Preliminary information about an attack on the Westminster Bridge and outside of the Palace of Westminster (home to the British Parliament) in London seems to indicate that it was strikingly similar to recent Islamic State attacks that used vehicles to plow into pedestrians.
Last June, the terror group's "Cyber Caliphate" urged ISIS supporters to use trucks as weapons in densely populated areas.
Within a month, six of these "individual wolves" acted on this suggestion--plotting to slam a massive cargo truck into a Bastille Day celebration on the Promenade des Anglais in Nice, France. The strike killed 86 people and injured 434 others, and ISIS almost immediately took credit for it.
The driver of the truck, a Tunisian citizen who had been living in France, is an ISIS supporter who apparently recruited four other Tunisians and an Albanian with ISIS sympathies into his plot.
In November, ISIS' English-language magazine, Rumiyah, issued a call to use trucks to target Thanksgiving celebrations in the United States, specifically the Macy's Thanksgiving Day Parade.
The Macy's Thanksgiving Parade was not attacked, but the Ohio State University campus was four days later. On November 28th, a Somali refugee apparently radicalized by Islamic State propaganda slammed a Honda Civic into students outside of Watts Hall and then hopped out and began stabbing people, ultimately injuring 13 before a responding police officer shot him to death.
Less than a month later, a Tunisian man who had applied for but was denied asylum in Germany crashed a stolen truck into a Christmas market in Berlin, killing 12 people and injuring 56. ISIS once again claimed responsibility for the attack and even released a video of the suspect (who was killed in a shootout with police in Italy four days later) pledging allegiance to Islamic State leader Abu Bakr al-Baghdadi.
Just two weeks after that, on January 8th, an Arab Israeli citizen killed four uniformed Israeli soldiers and injured 15 others in East Jerusalem when he crashed a truck into them as they got off of a bus. Although ISIS did not claim credit for the attack, Israeli Prime Minister Benjamin Netanyahu said the attack bore all of the hallmarks of an Islamic State strike.
In fact, since the rise of the Islamic State in early 2014, there has been a dramatic rise in vehicle ramming attacks in Israel, Europe, and North America.

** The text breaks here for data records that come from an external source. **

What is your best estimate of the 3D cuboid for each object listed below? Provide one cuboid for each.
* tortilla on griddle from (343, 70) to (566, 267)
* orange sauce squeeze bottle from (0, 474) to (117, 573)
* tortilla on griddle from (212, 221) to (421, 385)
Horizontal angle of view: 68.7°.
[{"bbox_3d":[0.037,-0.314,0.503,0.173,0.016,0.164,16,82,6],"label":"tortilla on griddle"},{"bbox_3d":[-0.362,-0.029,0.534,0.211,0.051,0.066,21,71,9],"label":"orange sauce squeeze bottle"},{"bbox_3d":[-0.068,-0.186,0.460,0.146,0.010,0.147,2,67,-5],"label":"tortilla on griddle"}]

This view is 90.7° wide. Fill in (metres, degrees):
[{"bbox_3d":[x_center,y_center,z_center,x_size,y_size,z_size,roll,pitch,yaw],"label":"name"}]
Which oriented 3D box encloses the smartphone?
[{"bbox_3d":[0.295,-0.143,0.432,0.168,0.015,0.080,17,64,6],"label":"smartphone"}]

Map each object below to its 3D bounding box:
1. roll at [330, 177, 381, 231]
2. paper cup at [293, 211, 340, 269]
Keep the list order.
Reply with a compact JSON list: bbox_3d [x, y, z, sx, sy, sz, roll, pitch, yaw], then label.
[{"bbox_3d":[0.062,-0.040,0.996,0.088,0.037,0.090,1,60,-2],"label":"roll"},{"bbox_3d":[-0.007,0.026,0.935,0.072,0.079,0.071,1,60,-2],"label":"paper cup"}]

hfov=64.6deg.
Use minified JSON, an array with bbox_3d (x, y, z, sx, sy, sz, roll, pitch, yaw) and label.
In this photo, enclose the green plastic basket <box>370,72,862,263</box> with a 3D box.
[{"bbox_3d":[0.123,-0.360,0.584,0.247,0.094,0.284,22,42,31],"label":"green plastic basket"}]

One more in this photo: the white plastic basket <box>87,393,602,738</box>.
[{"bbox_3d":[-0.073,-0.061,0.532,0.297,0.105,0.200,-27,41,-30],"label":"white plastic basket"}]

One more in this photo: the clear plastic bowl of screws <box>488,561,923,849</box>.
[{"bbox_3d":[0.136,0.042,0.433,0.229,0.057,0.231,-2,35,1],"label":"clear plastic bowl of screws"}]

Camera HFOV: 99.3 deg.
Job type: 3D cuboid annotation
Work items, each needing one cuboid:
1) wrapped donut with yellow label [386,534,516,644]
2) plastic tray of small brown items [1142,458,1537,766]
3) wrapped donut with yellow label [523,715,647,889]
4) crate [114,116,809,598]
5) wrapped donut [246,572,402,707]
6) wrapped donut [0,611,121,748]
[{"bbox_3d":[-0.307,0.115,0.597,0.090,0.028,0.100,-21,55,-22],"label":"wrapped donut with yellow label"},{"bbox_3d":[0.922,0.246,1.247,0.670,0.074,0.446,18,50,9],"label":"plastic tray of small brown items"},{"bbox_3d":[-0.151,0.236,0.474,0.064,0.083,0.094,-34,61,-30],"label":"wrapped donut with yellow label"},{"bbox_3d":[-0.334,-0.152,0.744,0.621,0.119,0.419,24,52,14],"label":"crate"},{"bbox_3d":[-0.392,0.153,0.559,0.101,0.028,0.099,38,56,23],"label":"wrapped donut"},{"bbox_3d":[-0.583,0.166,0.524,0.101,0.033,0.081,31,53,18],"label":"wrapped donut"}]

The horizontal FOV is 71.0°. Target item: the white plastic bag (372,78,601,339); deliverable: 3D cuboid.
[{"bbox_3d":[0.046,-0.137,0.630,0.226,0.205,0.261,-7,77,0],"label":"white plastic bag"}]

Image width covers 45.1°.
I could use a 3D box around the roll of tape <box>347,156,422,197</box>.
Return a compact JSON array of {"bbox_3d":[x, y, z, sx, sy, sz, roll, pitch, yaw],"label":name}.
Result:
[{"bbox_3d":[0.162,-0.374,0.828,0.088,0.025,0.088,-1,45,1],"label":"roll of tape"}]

One count puts the number at 13--five in Israel or the West Bank, four in France, and one each in the United States, Canada, Germany, and now in London.
While it is still far too early in the investigation to know anything for certain about the motive behind this most recent attack, it seems to bear all of the hallmarks of an ISIS-sponsored attack or at the very least an ISIS-inspired attack.